Reproduce verbatim the lines of the items below, starting at the line that contains "Tentatively, Henry" and ending at the line that contains "the dancing sheep", with both of those lines included.

[Page images and extracted text]
------------------------------------------------
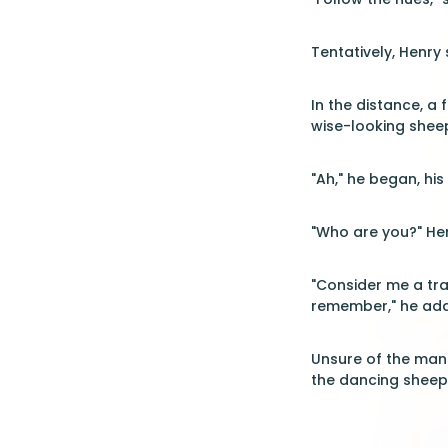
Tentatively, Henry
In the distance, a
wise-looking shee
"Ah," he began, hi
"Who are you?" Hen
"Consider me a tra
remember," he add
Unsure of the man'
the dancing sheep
------------------------------------------------
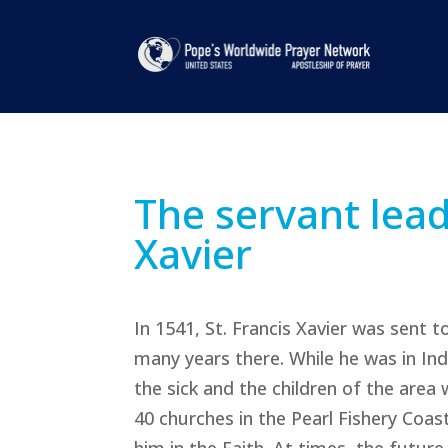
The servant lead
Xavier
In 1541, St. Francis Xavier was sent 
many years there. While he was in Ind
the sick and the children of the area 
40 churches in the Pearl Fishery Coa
------------------------------------------------
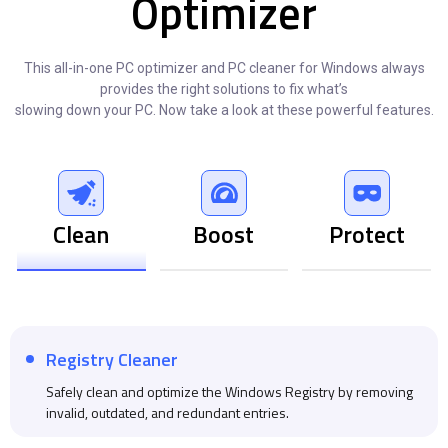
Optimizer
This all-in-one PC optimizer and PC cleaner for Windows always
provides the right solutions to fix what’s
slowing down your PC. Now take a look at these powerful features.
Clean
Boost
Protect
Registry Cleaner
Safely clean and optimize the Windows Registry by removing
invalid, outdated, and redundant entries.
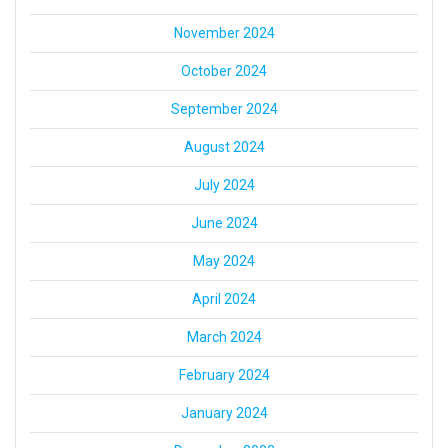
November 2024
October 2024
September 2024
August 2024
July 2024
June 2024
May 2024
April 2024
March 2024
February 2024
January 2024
------------------------------------------------
### EXERCISE SOLUTION
Tentatively, Henry
In the distance, a
wise-looking shee
"Ah," he began, hi
"Who are you?" Hen
"Consider me a tra
remember," he add
Unsure of the man'
the dancing sheep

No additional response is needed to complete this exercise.